# Off-Topic Discussion > Artists' Corner > Art Design >  >  DV skins

## MementoMori

No this isn't regarding the forum. 

I've been editing/customizing a lot of programs lately, and was wondering if any of the DV members have any programs they would like skinned?

The tech team has a DV firefox "persona" coming out soon. 
a chrome skin was attempted but for the health of the users computer it would be best to leave this skinning endeavor for personal attempts.

So, anyone want me to skin a program for them?

*programs i'm lookin at skinning right now:*

*GIMP
VLC Media player
uTorrent
RocketDock
Winamp*

----------


## no-Name

How about a Winamp skin? I'd use that.

----------


## MementoMori

added to the list

----------


## Jesus of Suburbia

What do you mean by skinning programs?? Making skins _of_ the programs or making skins _for_ the programs??

----------


## Supernova

I'd use the GIMP skin, if you go ahead with that one.

----------


## MementoMori

for, also, off-topic

JoS, the DV Avi/Sig Shop will be up and running in a little bit.

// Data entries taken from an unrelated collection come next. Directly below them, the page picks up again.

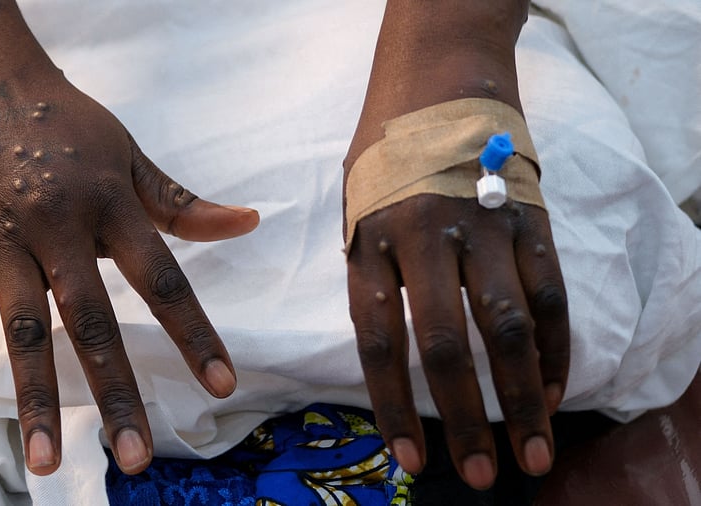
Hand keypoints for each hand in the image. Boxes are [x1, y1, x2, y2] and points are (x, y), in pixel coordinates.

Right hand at [0, 72, 257, 474]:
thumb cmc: (69, 122)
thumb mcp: (132, 155)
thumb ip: (184, 203)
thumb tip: (249, 222)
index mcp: (111, 206)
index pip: (164, 281)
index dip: (196, 335)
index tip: (221, 386)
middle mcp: (58, 228)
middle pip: (91, 320)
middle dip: (115, 390)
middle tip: (136, 455)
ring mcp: (3, 240)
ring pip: (18, 329)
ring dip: (34, 396)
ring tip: (45, 460)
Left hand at [343, 0, 568, 488]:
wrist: (440, 75)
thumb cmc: (386, 150)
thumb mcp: (354, 207)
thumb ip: (371, 273)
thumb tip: (391, 348)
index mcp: (369, 239)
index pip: (379, 342)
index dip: (394, 406)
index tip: (410, 458)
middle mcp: (425, 238)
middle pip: (448, 346)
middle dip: (466, 418)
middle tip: (481, 475)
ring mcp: (483, 226)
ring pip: (510, 328)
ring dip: (523, 397)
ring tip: (530, 452)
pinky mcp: (529, 216)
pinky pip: (550, 292)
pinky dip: (556, 347)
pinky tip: (555, 389)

We're still working on the clean up list

back on topic, no-Name, i made a temp basic skin for Winamp
download it here
i'm supposing you know how to implement it... 

Edit: The gimp skin will be posted soon, within a day or two, i'm working on it now.

----------


## Jesus of Suburbia

> for, also, off-topic
> 
> JoS, the DV Avi/Sig Shop will be up and running in a little bit. We're still working on the clean up list
> 
> back on topic, no-Name, i made a temp basic skin for Winamp
> download it here
> i'm supposing you know how to implement it...



Okay, thank you. But can you answer This question??





> What do you mean by skinning programs?? Making skins _of_ the programs or making skins _for_ the programs??

----------


## MementoMori

one second... i'll post a screen shot

Edit:


that's a preview of the DV firefox persona

----------


## Jesus of Suburbia

> one second... i'll post a screen shot



Okay, thanks,

----------


## MementoMori

check the edited post

----------


## Jesus of Suburbia

> check the edited post



Thank you. So if I were to request a GIMP one, you would make a DV skin that I would put on GIMP, right??
Also, I love the persona ^.^

----------


## MementoMori

exactly, though i am currently making a GIMP DV skin so no need to request one

----------


## Jesus of Suburbia

> exactly, though i am currently making a GIMP DV skin so no need to request one



I know. I didn't want one, it was just an example. I'll try to find a program of mine with skins....

----------


## MementoMori

k, although it doesn't necessarily have to have a function for skins, i can skin most anything... well i said almost lol

----------